Now the company is facing lawsuits from 69 families of children with autism and other developmental disabilities who say that the new system violates the Americans with Disabilities Act by failing to appropriately address their children’s needs, leading to meltdowns. The first case is set for trial in August in the U.S. District Court for the Middle District of Florida.
Meanwhile, several families also filed complaints with the Florida Commission on Human Relations claiming that the company’s approach to accommodating those with disabilities violates Florida Civil Rights Act. Last year, the commission found reasonable cause in five cases and now they have returned similar decisions in an additional three.
“Even though (Disney) provides a new accommodation, it does not take into account that the complainants had come to rely on the previously offered accommodation. It appears that the removal of this option does prevent people with severe symptoms of this particular disability from enjoying the facility,” the commission wrote in all three of the determination letters issued this week.
“Respondent provided no reasonable alternative and did not even entertain the idea that this group of disabled individuals may require more assistance than others with cognitive disabilities,” the letters stated.

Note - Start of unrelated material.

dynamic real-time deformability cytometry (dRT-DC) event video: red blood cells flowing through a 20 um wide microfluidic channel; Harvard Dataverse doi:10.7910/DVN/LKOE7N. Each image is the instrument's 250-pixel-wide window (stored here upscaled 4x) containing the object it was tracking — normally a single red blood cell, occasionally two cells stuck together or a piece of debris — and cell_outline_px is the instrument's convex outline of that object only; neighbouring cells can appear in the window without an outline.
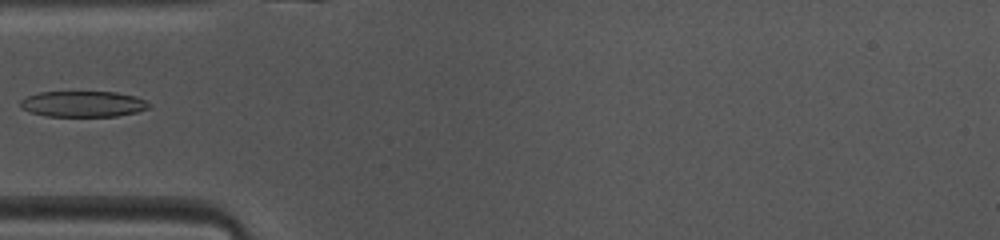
{"species": "common noctule bat (a hibernating species)", "species_latin": "Nyctalus noctula", "temperature_condition": "warm", "stored_images_in_passage": 34, "camera_frame_rate_fps": 3000, "um_per_image_px": 0.085, "animal": {"sex": "female", "body_mass_g": 10.0, "forearm_length_mm": 53.1}, "frame": {"image": 1, "passage_image": 1, "time_ms": 0.0, "image_size_px": [1000, 240], "cell_outline_px": [[148, 108], [136, 112], [116, 116], [48, 116], [32, 112], [20, 108], [20, 100], [28, 96], [40, 92], [116, 92], [136, 96], [144, 100], [148, 104]], "centroid_in_image_um": [7.04, 8.83], "position_along_channel_um": 78.0, "area_um2": 19.19}}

Though the Florida commission does not have any enforcement power, it can act as a mediator and decisions from the panel can add weight to legal efforts.
“I hope Disney gets it. There have only been eight findings, but they all say the same thing that my lawsuits say… There is no such thing as a one-size-fits-all system that works for everyone,” said attorney Andy Dogali, who is representing the families suing Disney.
For their part, Disney has continually maintained that its practices are fully compliant with the ADA, telling Disability Scoop that the company disagrees with the commission’s findings and believes that the lawsuits are “without merit.”